EXERCISE PROMPT: Reproduce all of the data below, replacing "bounding box" with "enclosing box" and leaving everything else unchanged. Omit the pictures.
____
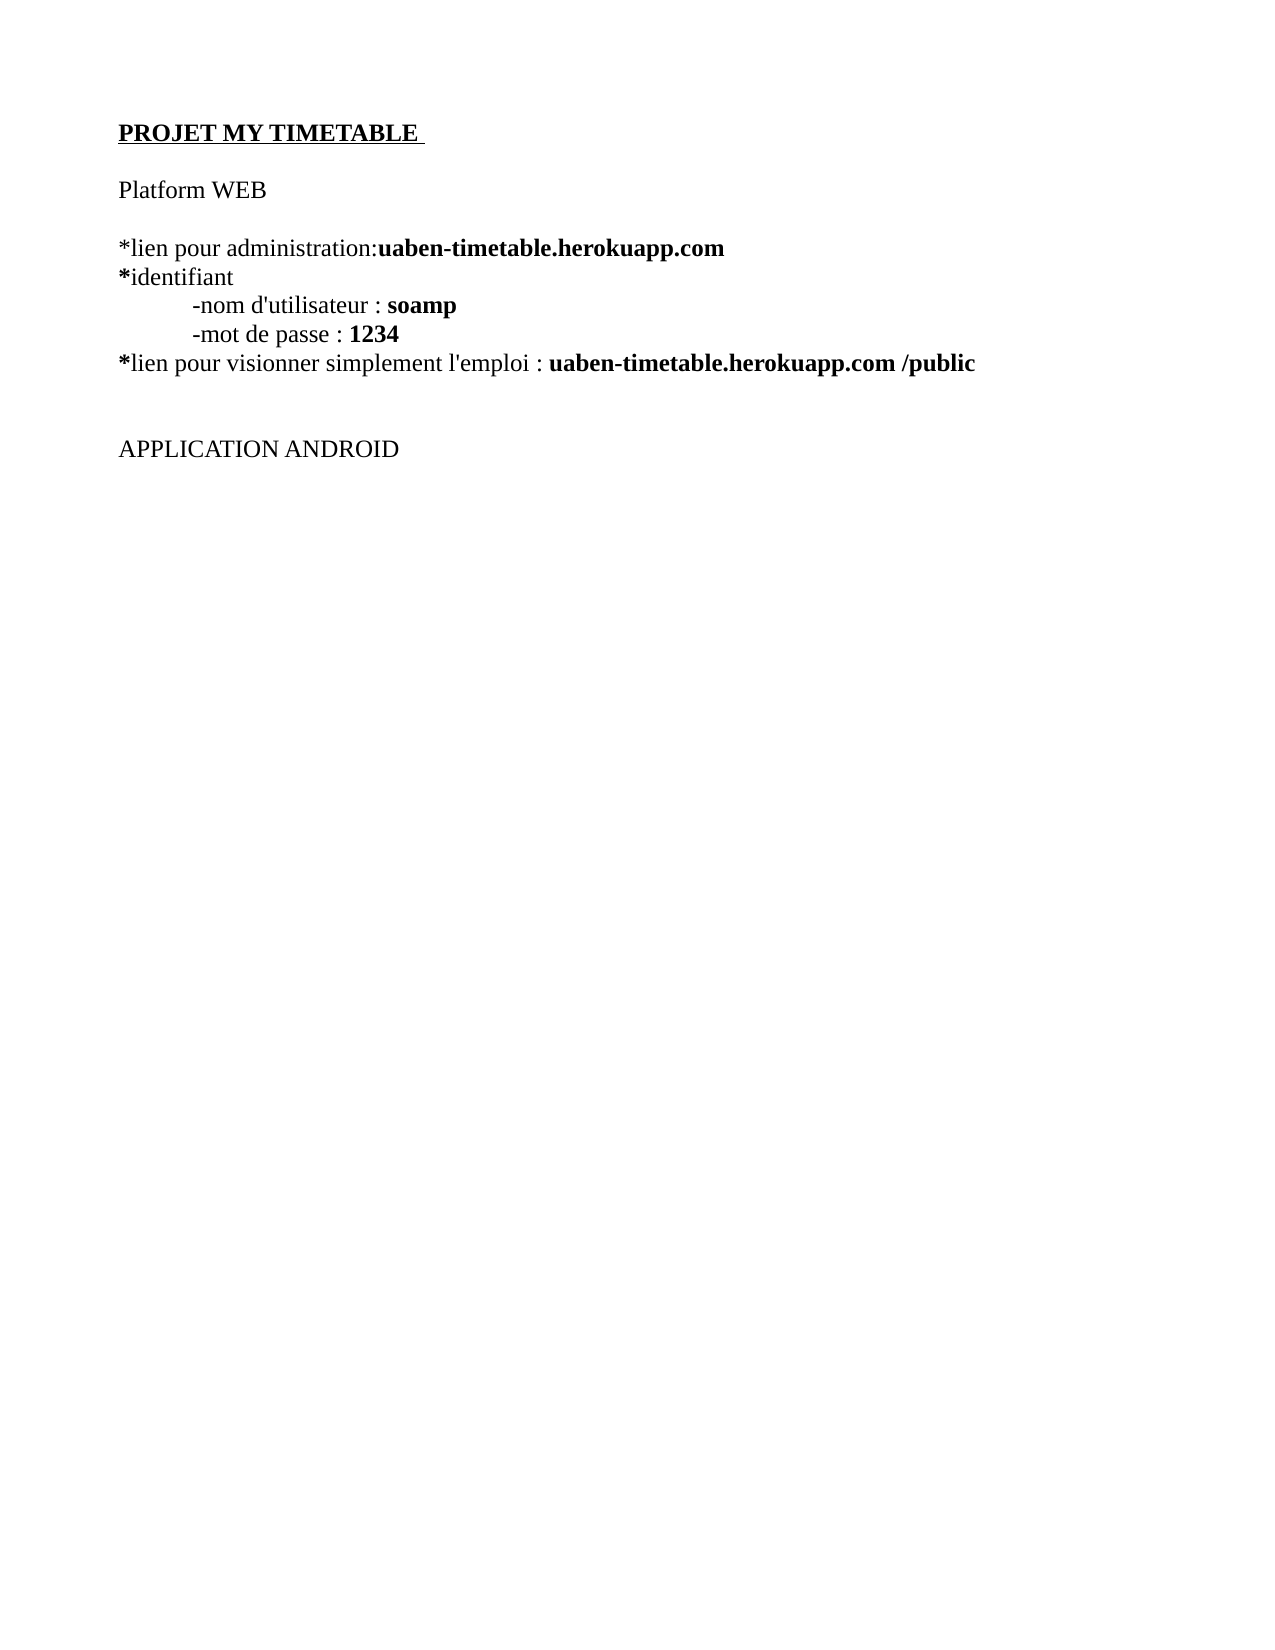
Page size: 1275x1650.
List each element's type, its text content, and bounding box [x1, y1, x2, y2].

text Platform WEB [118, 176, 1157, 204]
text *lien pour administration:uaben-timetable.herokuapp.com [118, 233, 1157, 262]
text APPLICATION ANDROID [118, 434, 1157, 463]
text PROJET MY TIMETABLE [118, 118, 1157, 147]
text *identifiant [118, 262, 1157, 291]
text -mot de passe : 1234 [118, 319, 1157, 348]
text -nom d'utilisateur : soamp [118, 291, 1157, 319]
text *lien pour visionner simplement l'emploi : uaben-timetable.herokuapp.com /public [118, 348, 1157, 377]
____
COMPLETE ANSWER:
Page size: 1275x1650.
List each element's type, its text content, and enclosing box [x1, y1, x2, y2].

text Platform WEB [118, 176, 1157, 204]
text *lien pour administration:uaben-timetable.herokuapp.com [118, 233, 1157, 262]
text APPLICATION ANDROID [118, 434, 1157, 463]
text PROJET MY TIMETABLE [118, 118, 1157, 147]
text *identifiant [118, 262, 1157, 291]
text -mot de passe : 1234 [118, 319, 1157, 348]
text -nom d'utilisateur : soamp [118, 291, 1157, 319]
text *lien pour visionner simplement l'emploi : uaben-timetable.herokuapp.com /public [118, 348, 1157, 377]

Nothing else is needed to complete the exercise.